BRUSSELS (AP) - The European Union, Japan and other nations hunting for the eastern Atlantic Bluefin tuna are fearful that Turkey's unilateral decision to exceed catch limits agreed last year is threatening the stock recovery and the organization regulating its conservation.
BRUSSELS (AP) — The European Union, Japan and other nations hunting for the eastern Atlantic Bluefin tuna are fearful that Turkey's unilateral decision to exceed catch limits agreed last year is threatening the stock recovery and the organization regulating its conservation.
Documents seen by The Associated Press and EU comments on Friday show that during an intense meeting of the International Commission for the Conservation of Atlantic Tunas early this week, delegates were angry at Turkey for announcing it would catch up to 73 percent more Bluefin than under an internationally agreed plan.
"Many expressed discontent at the decision to declare an autonomous allocation and the potential of Turkey's decision to undermine the recovery of the eastern Bluefin tuna stock and the Commission as a whole," the official report of the meeting said.
Environmental groups agree. "One government going beyond international agreements could be catastrophic for the recovery of this iconic species, and in fact catastrophic for ICCAT as a relevant management organization," said Amanda Nickson, director of global tuna conservation with The Pew Charitable Trusts.
ICCAT, which has 50 contracting parties from the United States to Japan and the 28-nation EU, has led efforts to manage the global stock of the species but has been struggling to turn around the decline of the fish which is a gastronomic delight in sushi bars around the globe.
The crisis is especially dire in the Mediterranean where Bluefin tuna has been caught since Roman times.
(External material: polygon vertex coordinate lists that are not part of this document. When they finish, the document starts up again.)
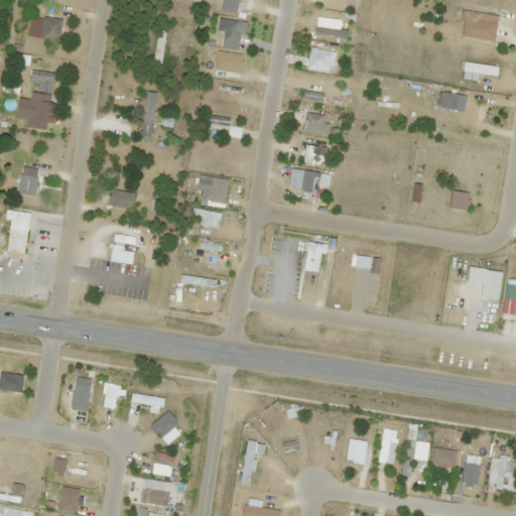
[(497,20),(498,7),(466,4),(465,10),(481,12),(480,19),(497,20)]
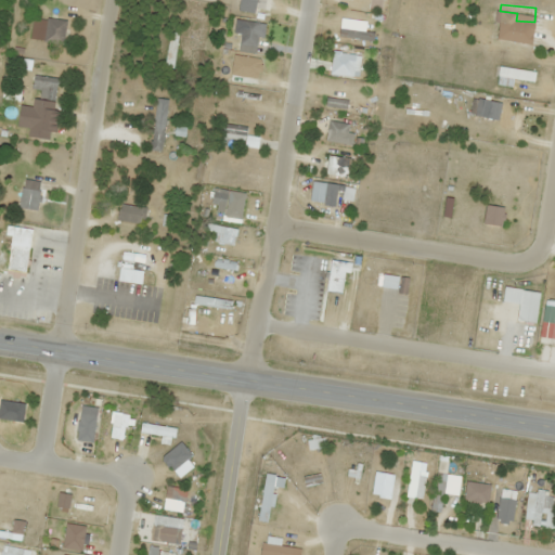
[(65,21),(31,16),(29,40),(62,44),(65,21)]
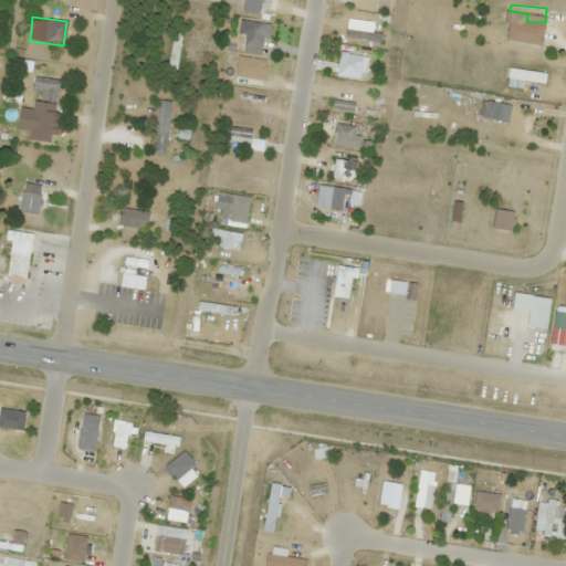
[(165,67),(174,70),(181,34),(173,32),(165,67)]
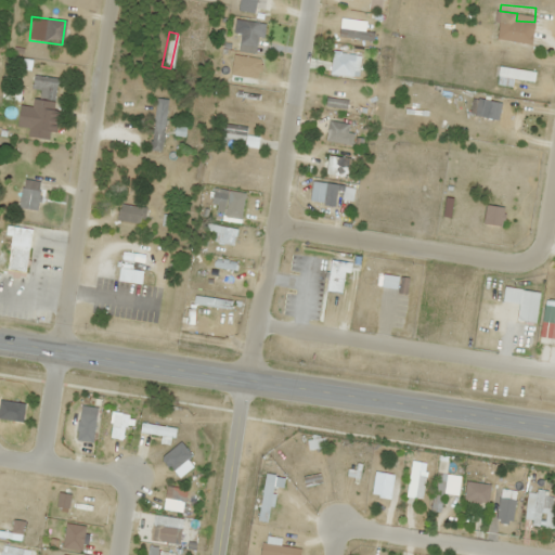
[(533,71),(498,67),(497,77),(532,80),(533,71)]
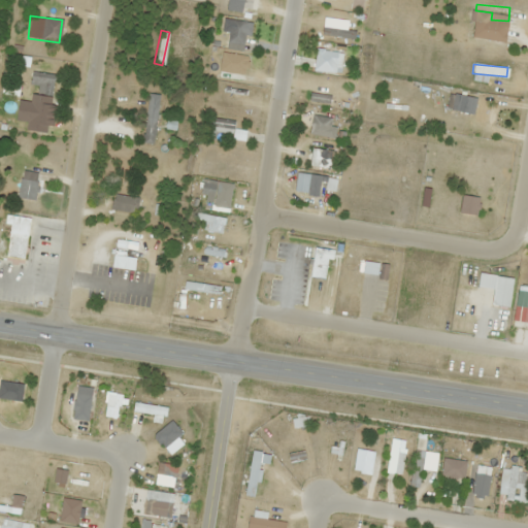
[(37,86),(36,93),(52,96),(56,75),(31,70),(29,85),(37,86)]
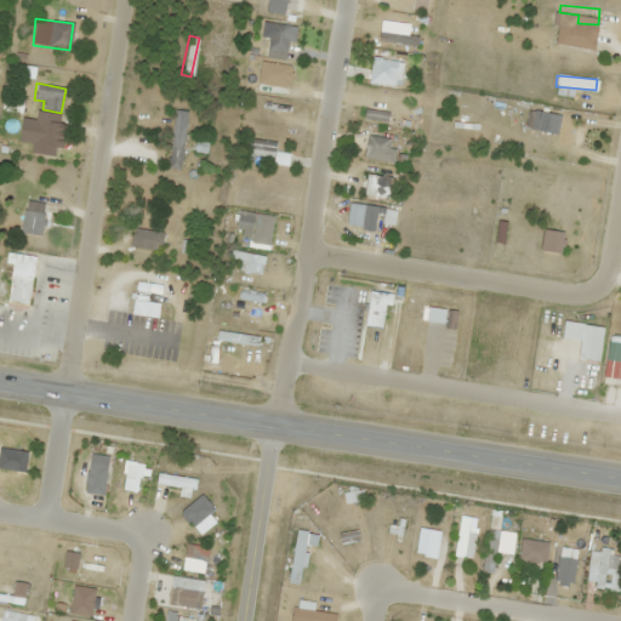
[(387,120),(387,112),(364,109),(363,118),(387,120)]
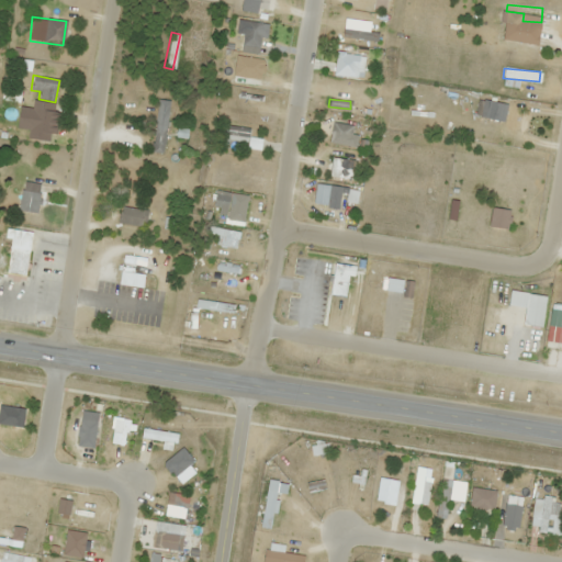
[(164,153),(165,126),(153,125),(153,152),(164,153)]
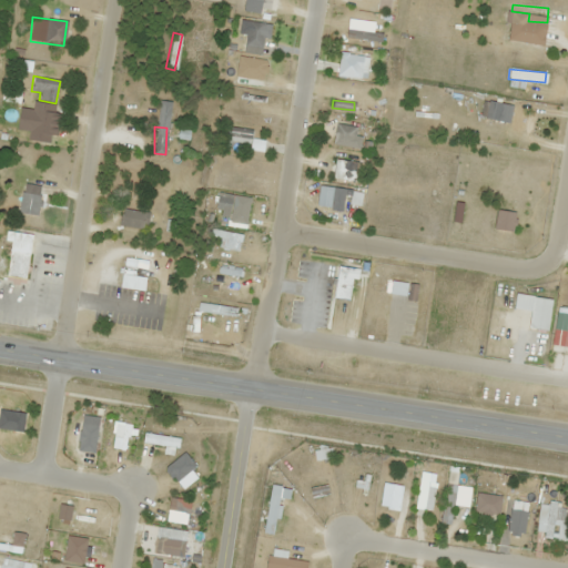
[(249,150),(262,150),(263,140),(251,140),(252,128),(226,128),(225,142),(249,143),(249,150)]
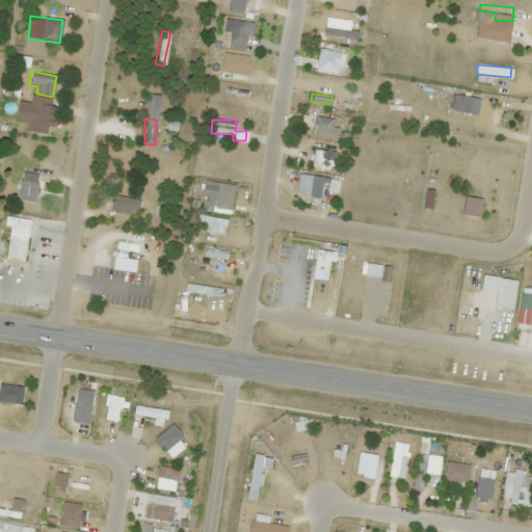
[(18,200),(35,201),(37,174),(20,173),(18,200)]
It used to be commonplace for fishermen to catch tuna weighing up to 1,100 pounds in the Mediterranean. But as prices shot up over the past 30 years, industrial high-seas vessels have been roaming the seas looking for the dwindling supply.
The decline has bottomed out but ICCAT has found it difficult to set quotas to make the industry environmentally sustainable again, and last November's decision to raise the quotas in the Mediterranean Sea shocked conservationists, who said the move puts early signs of population recovery at risk.
Next year's quota for Mediterranean Bluefin tuna has been raised by 20 percent to 15,821 metric tons, with additional 20 percent increases planned for each of the following two years.
Turkey's decision to unilaterally add to that even caused the member nations to protest.
"The EU Commission very much hopes that Turkey will reconsider this decision and that other parties abstain for taking similar decisions," said an EU official, who requested anonymity because of the sensitivity of the issue.
Turkey said this week that its "longstanding and rightful demand" for a higher quota had not been met, forcing it to take independent action.
The Turkish government said Friday negotiations on the issue were continuing but refused to comment beyond that. Even though the EU acknowledged Turkey's move was not strictly illegal under the rules, "it is a dangerous precedent," the EU official said.
During discussions that the official report called "robust" several nations during an ICCAT meeting early this week hinted they could take import measures against Turkey if it proceeded with its plan, the report of the meeting showed.